Set down all of the records word for word.

Data for review section start

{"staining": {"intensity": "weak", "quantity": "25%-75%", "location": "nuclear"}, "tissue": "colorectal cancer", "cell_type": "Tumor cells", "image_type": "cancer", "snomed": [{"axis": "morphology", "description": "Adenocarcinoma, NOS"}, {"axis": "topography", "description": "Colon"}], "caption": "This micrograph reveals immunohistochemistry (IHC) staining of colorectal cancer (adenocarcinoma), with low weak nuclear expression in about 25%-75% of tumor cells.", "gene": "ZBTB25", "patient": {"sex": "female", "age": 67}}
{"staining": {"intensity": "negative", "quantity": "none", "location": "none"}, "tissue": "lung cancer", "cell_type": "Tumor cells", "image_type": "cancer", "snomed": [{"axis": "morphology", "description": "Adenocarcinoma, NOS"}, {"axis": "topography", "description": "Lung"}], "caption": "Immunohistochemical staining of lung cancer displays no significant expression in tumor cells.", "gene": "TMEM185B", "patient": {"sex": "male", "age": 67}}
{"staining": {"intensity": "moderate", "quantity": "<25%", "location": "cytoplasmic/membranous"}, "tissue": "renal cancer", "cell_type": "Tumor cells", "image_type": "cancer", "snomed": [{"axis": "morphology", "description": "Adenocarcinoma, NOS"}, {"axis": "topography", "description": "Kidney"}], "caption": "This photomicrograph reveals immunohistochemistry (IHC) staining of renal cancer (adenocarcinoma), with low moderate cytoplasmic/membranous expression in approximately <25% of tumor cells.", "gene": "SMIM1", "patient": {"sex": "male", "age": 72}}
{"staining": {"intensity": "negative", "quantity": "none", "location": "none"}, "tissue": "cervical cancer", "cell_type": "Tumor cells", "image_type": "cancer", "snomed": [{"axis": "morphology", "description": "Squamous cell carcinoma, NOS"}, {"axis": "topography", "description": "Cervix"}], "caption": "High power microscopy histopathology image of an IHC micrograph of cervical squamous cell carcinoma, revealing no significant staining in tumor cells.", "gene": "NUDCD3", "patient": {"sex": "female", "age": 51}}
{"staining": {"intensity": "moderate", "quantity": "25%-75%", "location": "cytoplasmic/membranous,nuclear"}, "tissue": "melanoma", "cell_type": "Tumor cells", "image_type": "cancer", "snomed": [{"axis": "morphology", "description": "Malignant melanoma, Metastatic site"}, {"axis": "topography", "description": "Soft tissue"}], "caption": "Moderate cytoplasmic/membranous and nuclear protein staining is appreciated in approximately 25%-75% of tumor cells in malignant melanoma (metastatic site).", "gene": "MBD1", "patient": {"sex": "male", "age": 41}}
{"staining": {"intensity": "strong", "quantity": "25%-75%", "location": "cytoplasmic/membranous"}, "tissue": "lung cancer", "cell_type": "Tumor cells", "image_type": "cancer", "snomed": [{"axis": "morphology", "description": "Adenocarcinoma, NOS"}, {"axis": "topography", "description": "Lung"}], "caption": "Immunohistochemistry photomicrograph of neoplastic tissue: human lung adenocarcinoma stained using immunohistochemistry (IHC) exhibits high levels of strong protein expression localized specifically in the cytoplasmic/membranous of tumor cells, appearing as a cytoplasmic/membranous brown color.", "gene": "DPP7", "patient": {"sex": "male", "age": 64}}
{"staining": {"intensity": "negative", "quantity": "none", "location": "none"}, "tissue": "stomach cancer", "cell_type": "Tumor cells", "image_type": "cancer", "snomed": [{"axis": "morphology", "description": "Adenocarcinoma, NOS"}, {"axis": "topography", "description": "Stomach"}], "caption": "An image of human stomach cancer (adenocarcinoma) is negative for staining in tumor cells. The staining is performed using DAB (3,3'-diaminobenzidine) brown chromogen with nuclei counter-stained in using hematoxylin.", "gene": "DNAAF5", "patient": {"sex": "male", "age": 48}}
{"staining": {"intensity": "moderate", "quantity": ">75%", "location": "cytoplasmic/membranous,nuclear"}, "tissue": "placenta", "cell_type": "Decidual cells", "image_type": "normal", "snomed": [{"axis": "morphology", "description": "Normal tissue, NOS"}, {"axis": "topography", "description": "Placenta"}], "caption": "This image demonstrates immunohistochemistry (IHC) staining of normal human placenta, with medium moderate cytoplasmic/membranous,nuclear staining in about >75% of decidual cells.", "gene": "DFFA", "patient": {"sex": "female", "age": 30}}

Data for review section end

» Task output:
{"staining": {"intensity": "weak", "quantity": "25%-75%", "location": "nuclear"}, "tissue": "colorectal cancer", "cell_type": "Tumor cells", "image_type": "cancer", "snomed": [{"axis": "morphology", "description": "Adenocarcinoma, NOS"}, {"axis": "topography", "description": "Colon"}], "caption": "This micrograph reveals immunohistochemistry (IHC) staining of colorectal cancer (adenocarcinoma), with low weak nuclear expression in about 25%-75% of tumor cells.", "gene": "ZBTB25", "patient": {"sex": "female", "age": 67}}
{"staining": {"intensity": "negative", "quantity": "none", "location": "none"}, "tissue": "lung cancer", "cell_type": "Tumor cells", "image_type": "cancer", "snomed": [{"axis": "morphology", "description": "Adenocarcinoma, NOS"}, {"axis": "topography", "description": "Lung"}], "caption": "Immunohistochemical staining of lung cancer displays no significant expression in tumor cells.", "gene": "TMEM185B", "patient": {"sex": "male", "age": 67}}
{"staining": {"intensity": "moderate", "quantity": "<25%", "location": "cytoplasmic/membranous"}, "tissue": "renal cancer", "cell_type": "Tumor cells", "image_type": "cancer", "snomed": [{"axis": "morphology", "description": "Adenocarcinoma, NOS"}, {"axis": "topography", "description": "Kidney"}], "caption": "This photomicrograph reveals immunohistochemistry (IHC) staining of renal cancer (adenocarcinoma), with low moderate cytoplasmic/membranous expression in approximately <25% of tumor cells.", "gene": "SMIM1", "patient": {"sex": "male", "age": 72}}
{"staining": {"intensity": "negative", "quantity": "none", "location": "none"}, "tissue": "cervical cancer", "cell_type": "Tumor cells", "image_type": "cancer", "snomed": [{"axis": "morphology", "description": "Squamous cell carcinoma, NOS"}, {"axis": "topography", "description": "Cervix"}], "caption": "High power microscopy histopathology image of an IHC micrograph of cervical squamous cell carcinoma, revealing no significant staining in tumor cells.", "gene": "NUDCD3", "patient": {"sex": "female", "age": 51}}
{"staining": {"intensity": "moderate", "quantity": "25%-75%", "location": "cytoplasmic/membranous,nuclear"}, "tissue": "melanoma", "cell_type": "Tumor cells", "image_type": "cancer", "snomed": [{"axis": "morphology", "description": "Malignant melanoma, Metastatic site"}, {"axis": "topography", "description": "Soft tissue"}], "caption": "Moderate cytoplasmic/membranous and nuclear protein staining is appreciated in approximately 25%-75% of tumor cells in malignant melanoma (metastatic site).", "gene": "MBD1", "patient": {"sex": "male", "age": 41}}
{"staining": {"intensity": "strong", "quantity": "25%-75%", "location": "cytoplasmic/membranous"}, "tissue": "lung cancer", "cell_type": "Tumor cells", "image_type": "cancer", "snomed": [{"axis": "morphology", "description": "Adenocarcinoma, NOS"}, {"axis": "topography", "description": "Lung"}], "caption": "Immunohistochemistry photomicrograph of neoplastic tissue: human lung adenocarcinoma stained using immunohistochemistry (IHC) exhibits high levels of strong protein expression localized specifically in the cytoplasmic/membranous of tumor cells, appearing as a cytoplasmic/membranous brown color.", "gene": "DPP7", "patient": {"sex": "male", "age": 64}}
{"staining": {"intensity": "negative", "quantity": "none", "location": "none"}, "tissue": "stomach cancer", "cell_type": "Tumor cells", "image_type": "cancer", "snomed": [{"axis": "morphology", "description": "Adenocarcinoma, NOS"}, {"axis": "topography", "description": "Stomach"}], "caption": "An image of human stomach cancer (adenocarcinoma) is negative for staining in tumor cells. The staining is performed using DAB (3,3'-diaminobenzidine) brown chromogen with nuclei counter-stained in using hematoxylin.", "gene": "DNAAF5", "patient": {"sex": "male", "age": 48}}
{"staining": {"intensity": "moderate", "quantity": ">75%", "location": "cytoplasmic/membranous,nuclear"}, "tissue": "placenta", "cell_type": "Decidual cells", "image_type": "normal", "snomed": [{"axis": "morphology", "description": "Normal tissue, NOS"}, {"axis": "topography", "description": "Placenta"}], "caption": "This image demonstrates immunohistochemistry (IHC) staining of normal human placenta, with medium moderate cytoplasmic/membranous,nuclear staining in about >75% of decidual cells.", "gene": "DFFA", "patient": {"sex": "female", "age": 30}}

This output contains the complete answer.